Mexico's president calls for investigation into Obama-era Fast and Furious Operation

The Mexican government is asking Washington for cooperation in discovering how Operation Fast and Furious happened

Mexico's president asked the United States for answers and an apology for the Obama-era gun-running operation known as "Fast and Furious." On Friday, Mexican President Andres Manuel Lopez Obrador called for an investigation into Operation Fast and Furious to prevent it from happening again.

"What seems serious to me is that a violation of our sovereignty was carried out, a secret operation, and that Mexicans were killed with these weapons," Lopez Obrador said during a press conference in Mexico City on Friday.

"How could this be? A government that invades in this way, that flagrantly violates sovereignty, international laws," Lopez Obrador continued. "We have to shine light on this so that an action of this type will never be carried out again."

"There is still time for the U.S. to apologize," the Mexican president stated.

He also said that his government would send a diplomatic note to Washington asking for information on the gun-running scheme. Mexico Foreign Affairs Minister Marcelo Ebrard confirmed the communication, and said he was sending a letter to the U.S. regarding Operation Fast and Furious.
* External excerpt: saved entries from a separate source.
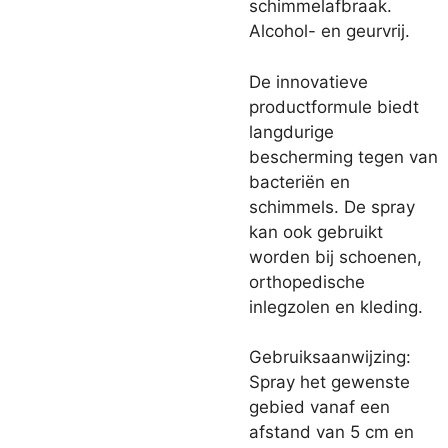
schimmelafbraak.
Alcohol- en geurvrij.
De innovatieve
productformule biedt
langdurige
bescherming tegen van
bacteriën en
schimmels. De spray
kan ook gebruikt
worden bij schoenen,
orthopedische
inlegzolen en kleding.
Gebruiksaanwijzing:
Spray het gewenste
gebied vanaf een
afstand van 5 cm en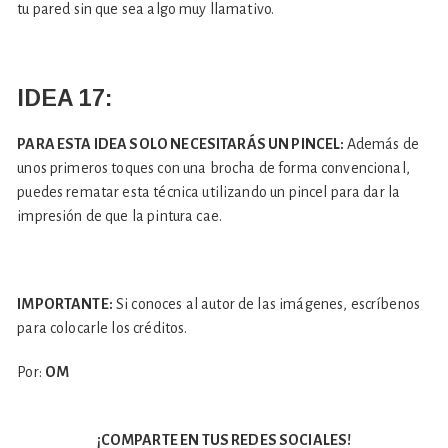
tu pared sin que sea algo muy llamativo.
IDEA 17:
PARA ESTA IDEA SOLO NECESITARÁS UN PINCEL:
Además de
unos primeros toques con una brocha de forma convencional,
puedes rematar esta técnica utilizando un pincel para dar la
impresión de que la pintura cae.
IMPORTANTE:
Si conoces al autor de las imágenes, escríbenos
para colocarle los créditos.
Por:
OM
¡COMPARTE EN TUS REDES SOCIALES!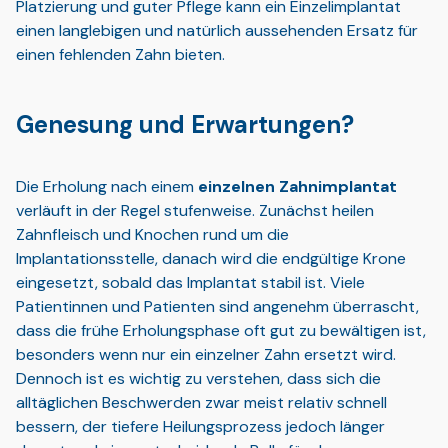
Platzierung und guter Pflege kann ein Einzelimplantat
einen langlebigen und natürlich aussehenden Ersatz für
einen fehlenden Zahn bieten.
Genesung und Erwartungen?
Die Erholung nach einem
einzelnen Zahnimplantat
verläuft in der Regel stufenweise. Zunächst heilen
Zahnfleisch und Knochen rund um die
Implantationsstelle, danach wird die endgültige Krone
eingesetzt, sobald das Implantat stabil ist. Viele
Patientinnen und Patienten sind angenehm überrascht,
dass die frühe Erholungsphase oft gut zu bewältigen ist,
besonders wenn nur ein einzelner Zahn ersetzt wird.
Dennoch ist es wichtig zu verstehen, dass sich die
alltäglichen Beschwerden zwar meist relativ schnell
bessern, der tiefere Heilungsprozess jedoch länger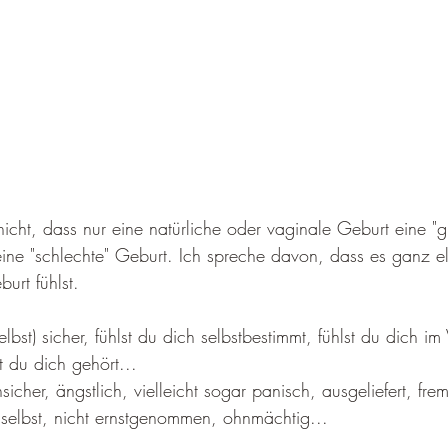
icht, dass nur eine natürliche oder vaginale Geburt eine "gu
 eine "schlechte" Geburt. Ich spreche davon, dass es ganz el
urt fühlst.
selbst) sicher, fühlst du dich selbstbestimmt, fühlst du dich im 
st du dich gehört...
sicher, ängstlich, vielleicht sogar panisch, ausgeliefert, fre
 selbst, nicht ernstgenommen, ohnmächtig...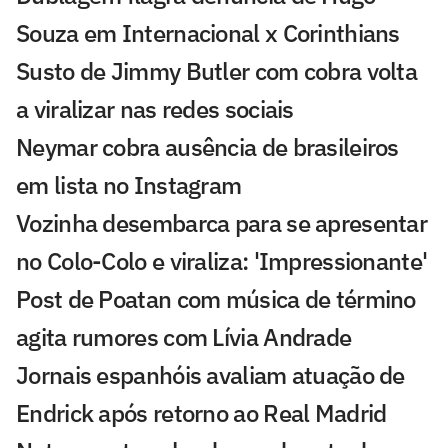
Souza em Internacional x Corinthians
Susto de Jimmy Butler com cobra volta
a viralizar nas redes sociais
Neymar cobra ausência de brasileiros
em lista no Instagram
Vozinha desembarca para se apresentar
no Colo-Colo e viraliza: 'Impressionante'
Post de Poatan com música de término
agita rumores com Lívia Andrade
Jornais espanhóis avaliam atuação de
Endrick após retorno ao Real Madrid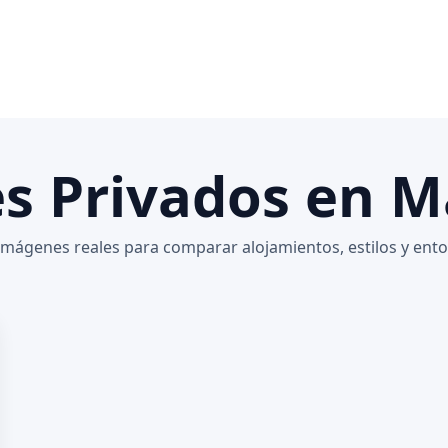
es Privados en M
a imágenes reales para comparar alojamientos, estilos y ent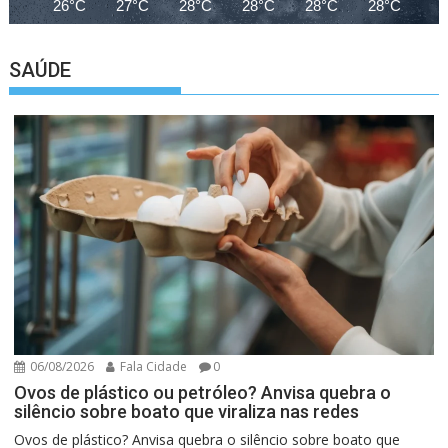
26°C
27°C
28°C
28°C
28°C
28°C
28
SAÚDE
06/08/2026
Fala Cidade
0
Ovos de plástico ou petróleo? Anvisa quebra o
silêncio sobre boato que viraliza nas redes
Ovos de plástico? Anvisa quebra o silêncio sobre boato que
Operation Fast and Furious was a strategy created to assist the Bureau of Alcohol, Tobacco, Firearms, and Explosives to combat Mexican drug cartels. Between 2009 and 2011, the Phoenix Field Division of the ATF would allow and track the illegal sale of approximately 2,000 firearms worth roughly $1.5 million. The weapons from Operation Fast and Furious would end up being used to kill hundreds of Mexicans and at least one American, U.S. Border Patrol agent Brian Terry in 2010.

Lopez Obrador first brought up the decade-old incident last Monday when talking about Genaro Garcia Luna, who was Mexico's security minister between 2006 and 2012. Garcia Luna was arrested in Texas by U.S. federal agents last December on drug trafficking and bribery charges.

Roberta Jacobson, a former American ambassador to Mexico appointed under U.S. President Barack Obama, suggested that both governments were aware of potential corruption tied to Garcia Luna. The report was published in Mexican magazine Proceso last weekend.

Lopez Obrador said the "cover-ups" were not the work of just "one government."

Last Monday, Lopez Obrador said U.S. officials with the Central Intelligence Agency, the Federal Bureau of Investigation, and the Drug Enforcement Agency should be investigated for potential cooperation with Garcia Luna. The DEA and the CIA declined to comment. The FBI did not immediately respond to a request for comment, according to Reuters.